**TASK**. This exercise asks for every line of the material that contains the word "research".

= = = = = = =

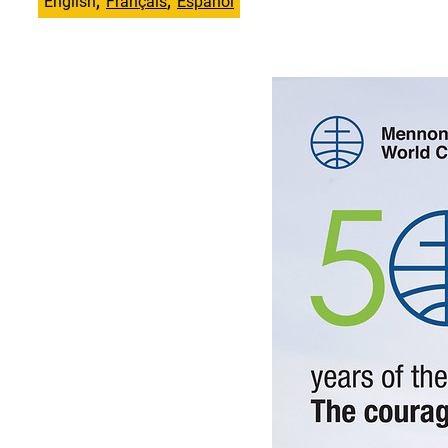
English
Français
Español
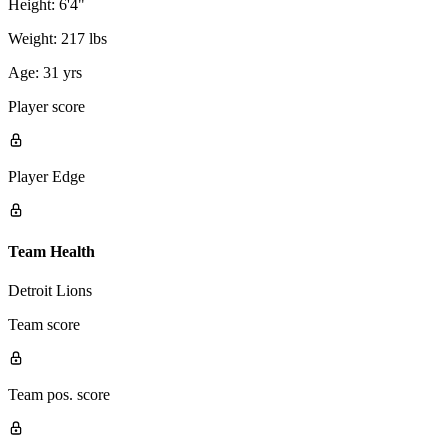
Height:
6'4"
Weight:
217 lbs
Age:
31 yrs
Player score
Player Edge
Team Health
Detroit Lions
Team score
Team pos. score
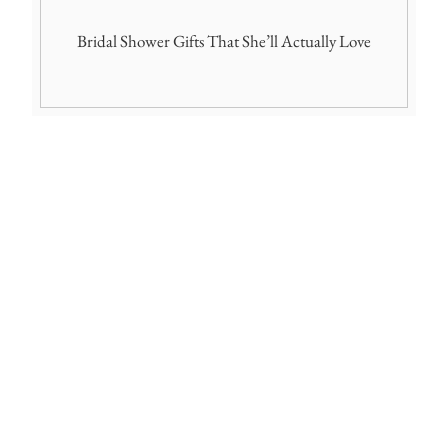
Bridal Shower Gifts That She’ll Actually Love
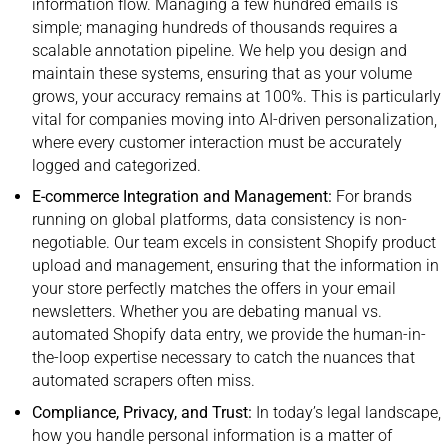
information flow. Managing a few hundred emails is
simple; managing hundreds of thousands requires a
scalable annotation pipeline.
We help you design and
maintain these systems, ensuring that as your volume
grows, your accuracy remains at 100%. This is particularly
vital for companies moving into AI-driven personalization,
where every customer interaction must be accurately
logged and categorized.
E-commerce Integration and Management:
For brands
running on global platforms, data consistency is non-
negotiable. Our team excels in consistent Shopify product
upload and management, ensuring that the information in
your store perfectly matches the offers in your email
newsletters. Whether you are debating manual vs.
automated Shopify data entry, we provide the human-in-
the-loop expertise necessary to catch the nuances that
automated scrapers often miss.
Compliance, Privacy, and Trust:
In today’s legal landscape,
how you handle personal information is a matter of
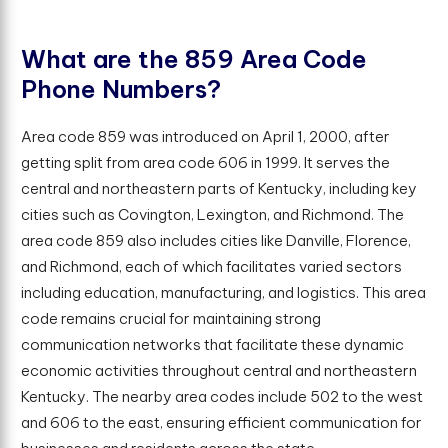
W
h
a
t
a
r
e
t
h
e
8
5
9
A
r
e
a
C
o
d
e
P
h
o
n
e
N
u
m
b
e
r
s
?
Area code 859 was introduced on April 1, 2000, after
getting split from area code 606 in 1999. It serves the
central and northeastern parts of Kentucky, including key
cities such as Covington, Lexington, and Richmond. The
area code 859 also includes cities like Danville, Florence,
and Richmond, each of which facilitates varied sectors
including education, manufacturing, and logistics. This area
code remains crucial for maintaining strong
communication networks that facilitate these dynamic
economic activities throughout central and northeastern
Kentucky. The nearby area codes include 502 to the west
and 606 to the east, ensuring efficient communication for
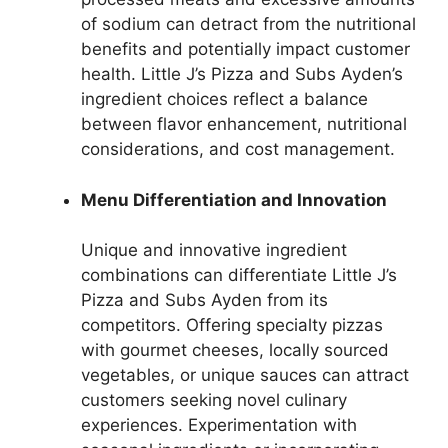
of sodium can detract from the nutritional
benefits and potentially impact customer
health. Little J’s Pizza and Subs Ayden’s
ingredient choices reflect a balance
between flavor enhancement, nutritional
considerations, and cost management.
Menu Differentiation and Innovation
Unique and innovative ingredient
combinations can differentiate Little J’s
Pizza and Subs Ayden from its
competitors. Offering specialty pizzas
with gourmet cheeses, locally sourced
vegetables, or unique sauces can attract
customers seeking novel culinary
experiences. Experimentation with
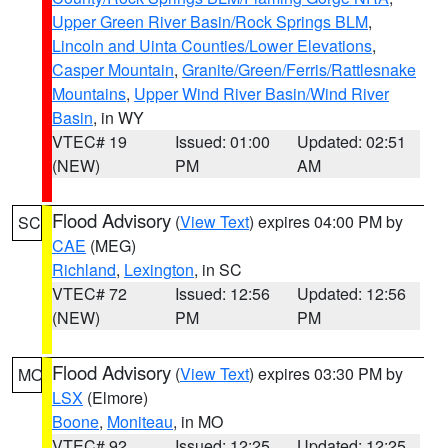
Upper Green River Basin/Rock Springs BLM
,
Lincoln and Uinta Counties/Lower Elevations
,
Casper Mountain
,
Granite/Green/Ferris/Rattlesnake
Mountains
,
Upper Wind River Basin/Wind River
Basin
, in WY
VTEC# 19
Issued: 01:00
Updated: 02:51
(NEW)
PM
AM
Flood Advisory
(
View Text
) expires 04:00 PM by
SC
CAE
(MEG)
Richland
,
Lexington
, in SC
VTEC# 72
Issued: 12:56
Updated: 12:56
(NEW)
PM
PM
Flood Advisory
(
View Text
) expires 03:30 PM by
MO
LSX
(Elmore)
Boone
,
Moniteau
, in MO
VTEC# 92
Issued: 12:25
Updated: 12:25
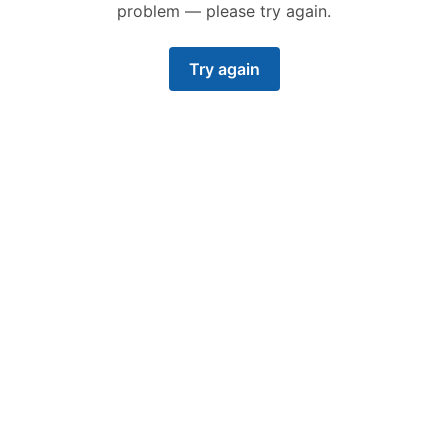
problem — please try again.
Try again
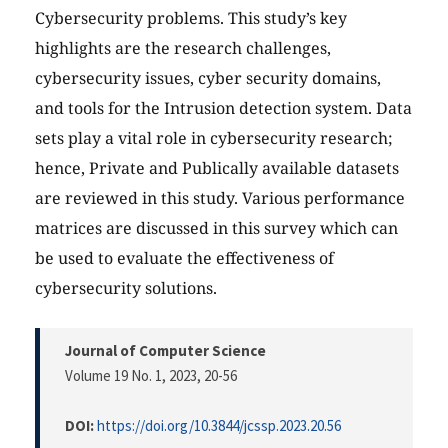
Cybersecurity problems. This study’s key
highlights are the research challenges,
cybersecurity issues, cyber security domains,
and tools for the Intrusion detection system. Data
sets play a vital role in cybersecurity research;
hence, Private and Publically available datasets
are reviewed in this study. Various performance
matrices are discussed in this survey which can
be used to evaluate the effectiveness of
cybersecurity solutions.
Journal of Computer Science
Volume 19 No. 1, 2023
, 20-56
DOI:
https://doi.org/10.3844/jcssp.2023.20.56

= = = = = = =

**EXERCISE RESULT**.
highlights are the research challenges,
sets play a vital role in cybersecurity research;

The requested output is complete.